The purpose of this project was to implement a simplified sliding window face detection alogorithm using histogram of gradients (HOG) feature descriptors and linear SVM classification. The face detection pipeline is first described. Then, an implementation of HOG feature descriptor is detailed. Lastly, results of the pipeline are presented for various parameter tunings.
The sliding window face detection algorithm can be broken down into the following steps:
Positive HOG Features Positive HOG feature descriptors were generated by using vl_feat to perform HOG on approximately 6700 36×36 pixel face images. The default parameters were used, resulting in HOG cells of 36 pixels with feature length 31 resulting from the UoCTTI method.
Negative HOG Features Negative HOG feature descriptors were generated using the same procedure as the positive HOG features. 35000 36×36 image patches were randomly chosen from a set of approximately 250 images not containing faces.
Classifier Training Using the positive and negative flattened HOG feature descriptors, a linear SVM was trained to classifiy image patches as either containing faces or not. For all tests, λ = 0.00001 was used.
Face Detection Face detection was performed using the trained classifier to classify sliding window image patches as either containing faces or not at multiple scales. The HOG representation of each test image was generated with the same methods used in training, and a sliding window over the HOG representation of the scaled image was classified. Scaling of the image was performed by resizing the image to 0.9α for α = 0,1,...,30. For each descriptor, classifications were rejected outright for values less than 0. Non-maximal suppression was used on the remaining classified sliding window image patches to select the bounding box that best covered the faces.
A HOG feature descriptor, based on the results of Dalal and Triggs, was implemented to satisfy the graduate requirements of the assignment. A brief description of the HOG feature description algorithm follows:
The implemented HOG was used to train the face detector shown in Figure 1 with a cell size of 4, which can be compared to the face detector generated using vl_HOG with the same cell size shown in Figure 2. While the implemented HOG face detector was viable, it used the Dalal Triggs variant–the vl_HOG face detector used the UoCTTI variant. The performance of the implemented HOG face detector was understandably worse.
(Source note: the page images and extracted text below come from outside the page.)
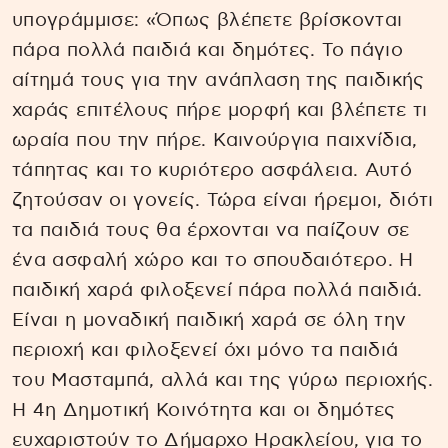
υπογράμμισε: «Όπως βλέπετε βρίσκονται
πάρα πολλά παιδιά και δημότες. Το πάγιο
αίτημά τους για την ανάπλαση της παιδικής
χαράς επιτέλους πήρε μορφή και βλέπετε τι
ωραία που την πήρε. Καινούργια παιχνίδια,
τάπητας και το κυριότερο ασφάλεια. Αυτό
ζητούσαν οι γονείς. Τώρα είναι ήρεμοι, διότι
τα παιδιά τους θα έρχονται να παίζουν σε
ένα ασφαλή χώρο και το σπουδαιότερο. Η
παιδική χαρά φιλοξενεί πάρα πολλά παιδιά.
Είναι η μοναδική παιδική χαρά σε όλη την
περιοχή και φιλοξενεί όχι μόνο τα παιδιά
του Μασταμπά, αλλά και της γύρω περιοχής.
Η 4η Δημοτική Κοινότητα και οι δημότες
ευχαριστούν το Δήμαρχο Ηρακλείου, για το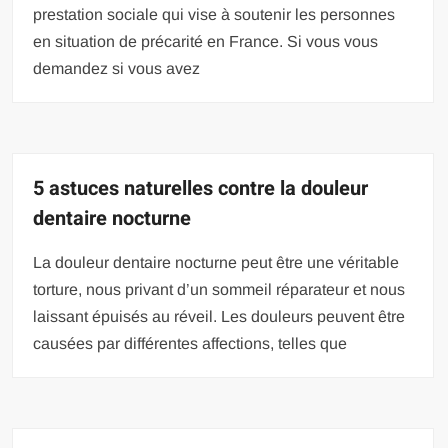
prestation sociale qui vise à soutenir les personnes
en situation de précarité en France. Si vous vous
demandez si vous avez
5 astuces naturelles contre la douleur
dentaire nocturne
La douleur dentaire nocturne peut être une véritable
torture, nous privant d’un sommeil réparateur et nous
laissant épuisés au réveil. Les douleurs peuvent être
causées par différentes affections, telles que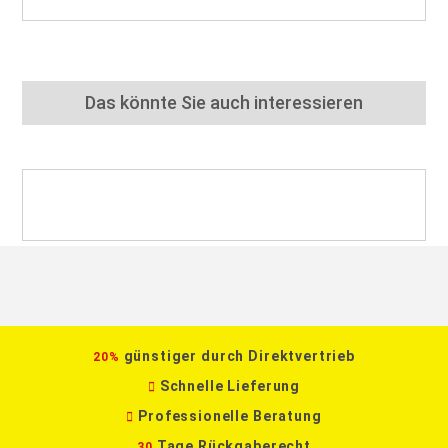
Das könnte Sie auch interessieren
günstiger durch Direktvertrieb
20%
Schnelle Lieferung
Professionelle Beratung
Tage Rückgaberecht
30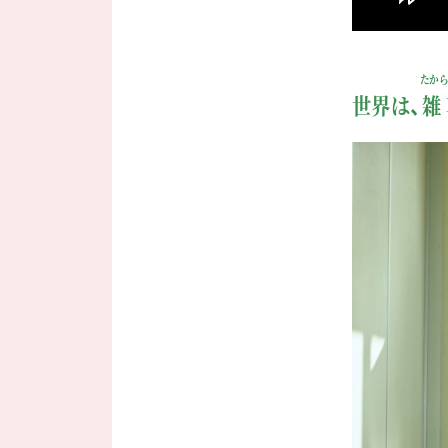
たか
世界は、
雑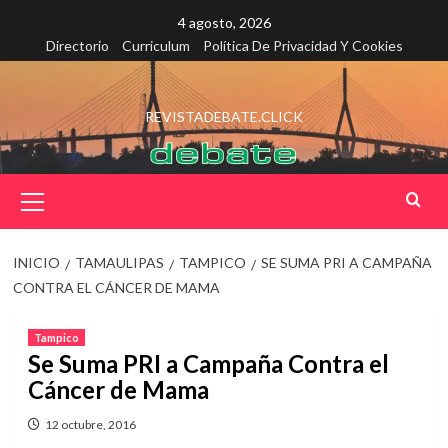
Saltar
4 agosto, 2026
al
Directorio
Curriculum
Política De Privacidad Y Cookies
contenido
REVISTADEBATE.CLICK
Menú
principal
INICIO
TAMAULIPAS
TAMPICO
SE SUMA PRI A CAMPAÑA
CONTRA EL CÁNCER DE MAMA
Tampico
Se Suma PRI a Campaña Contra el
Cáncer de Mama
12 octubre, 2016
The results of the sliding window face detection using the HOG face detector are summarized in Table 1. Enormous improvements to average precision is achieved by performing face detection at multiple scales. Yet better improvements are obtained by decreasing the cell size of the HOG feature descriptor. The best average precision was 93.1% achieved with a cell size of 3; this results is captured in Figure 3. Further improvements could be achieved by decreasing the cell size to 2, but memory constraints made this infeasible for the purposes of this project.
Method | Average Precision |
Single Scale (Cell Size = 6) | 34.7% |
Multiple Scale (Cell Size = 6) | 88.5% |
Multiple Scale (Cell Size = 4) | 92.5% |
Multiple Scale (Cell Size = 3) | 93.1% |
Face detection on the CalTech dataset can be seen in the following figures. While there are significant numbers of false positives, the vast majority of faces in the scenes are detected by the sliding window approach.
The sliding window approach to face detection by using HOG feature descriptors was successful, achieving an average precision of 93.1%. While faces were detected, the large numbers of false positives were this biggest limitation of this approach. Future work will explore probabilistically rejecting false positives.